A cada passo que dava, a cada novo CV ou nas extraordinariamente raras entrevistas, sentia-se como se estivesse perante a árdua tarefa de ter de criar uma password secreta e segura, nunca chegando a conseguir cumprir o requisitado. Criada uma palavra-chave que se julga suficientemente enigmática, mas suficientemente familiar para ser recordada sem necessidade de outra password para abrir uma pasta-cofre onde se armazenam outras passwords complexas, lá vinha uma advertência.

– A password tem de ter maiúsculas e minúsculas

Ok. Adapta-se a sequência inicial.

– A password tem de alternar letras e algarismos.

Compreendia. Deveria vitaminar a sua palavra secreta, para que fosse difícil de violar. Somava números antes, durante e depois das letras, que já existiam e já se ladeavam em caixa alta e baixa.

– A password deve ter caracteres especiais.

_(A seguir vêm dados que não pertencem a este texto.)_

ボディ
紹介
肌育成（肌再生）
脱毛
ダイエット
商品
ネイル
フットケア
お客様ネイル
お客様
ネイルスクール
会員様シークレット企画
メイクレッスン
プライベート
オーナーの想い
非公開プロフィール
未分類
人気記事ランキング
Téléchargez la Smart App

Já se começava a aborrecer, mas sem sobressaltos. Afinal, era para bem do segredo, da inviolabilidade, o que também era do seu interesse. Lá ia um = e mais um $ animar a coisa, mas já muito baralhada sobre se conseguiria decorar tudo sem cábulas, o que, por sua vez, deitaria por terra a segurança pretendia desde o início.

– A password tem de ter mais de x número de caracteres.

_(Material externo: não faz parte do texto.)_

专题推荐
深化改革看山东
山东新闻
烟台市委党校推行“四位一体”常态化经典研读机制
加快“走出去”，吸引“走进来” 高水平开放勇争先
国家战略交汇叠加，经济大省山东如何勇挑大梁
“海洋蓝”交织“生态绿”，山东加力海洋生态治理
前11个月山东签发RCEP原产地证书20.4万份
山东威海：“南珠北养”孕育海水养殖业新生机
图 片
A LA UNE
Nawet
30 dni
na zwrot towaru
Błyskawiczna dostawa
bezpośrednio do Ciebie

Porque não começaram por dizer isso? Podia logo ter começado por outra combinação de palavras e de ideias. Repensar. Começar tudo de novo. Mais longa, mais letras capitais e mais letras minúsculas. Não esquecer os números e os caracteres especiais.

– A sua password tem um grau de segurança mediano. Considere alterá-la.

Era neste ponto que lhe apetecia desistir. Começar a caminhar sem destino, até furar os sapatos ou rebentar um joelho. Como que em peregrinação, apenas sem destino, rota ou santo devoto. Só ela e o universo. Cada um a andar para o seu lado. Sem amizade ou amuos. Apenas caminhante. Deu início à marcha, ainda sem saber, e sem nisso ter ainda grande interesse, se acabaria em casa ou se andaria até ao infinito. Começou a magicar se não valeria a pena tirar coisas do CV. Torná-lo uma construção menos fiel ao seu percurso, e mais adaptada ao percurso que todos esperam dela e, até, mais consentâneo com as necessidades do mercado de trabalho, esse ser que olha para nós com rigores escrutinadores, enquanto saliva de desdém ou de desejo. O mercado de trabalho, segundo o perfil elaborado por Clementina, é um velho ressabiado e nojento. Prefere obviamente jovens imberbes, mas já maiores de idade, para fugir ao estigma da pedofilia, até porque o marcado de trabalho tem de si mesmo uma ótima imagem. Vê-se como entidade autorreguladora, idónea e vetusta. No fundo, não passa de um obsoleto burguês, vestido de capital e adornado de poder. Era ainda uma criatura desprezível, ignorando soberbamente qualquer tentativa de Clementina de com ele chegar à fala. Nem a secretária atendia. Também, não precisava. Nunca estava para quem quer que fosse. Apenas silêncio. Ignorância.

Clementina achava mesmo que o seu nome já devia fazer parte de todas as listas de spam do país, caindo diretamente nelas cada missiva que ousasse enviar com o ultrajante CV na janela destinada ao assunto. Clementina era um spam e o seu curriculum uma peça inadequada à tal inatingível password, onde era preciso acrescentar ou tirar coisas e sinais e caracteres. Deveria ela retirar experiências, cursos e conhecimentos? Obliterá-los do seu passado? Estaria a solução na sábia lógia do fazer-se passar por parva? Estar desempregada, a seu ver, já era parvoíce suficiente. Nisto, já devia ter caminhado uns 60 quilómetros, pois achava que já tinham passado dias. Seguia que direção? Estranhava o marido não lhe telefonar. No ecrã do telemóvel, novas indicações:

– Não coloque nomes de filhos ou animais de estimação que possam facilmente ser descodificados.

Lá teria de voltar a alterar a sigla.

– Não use datas de nascimento, sua ou dos que lhe são próximos.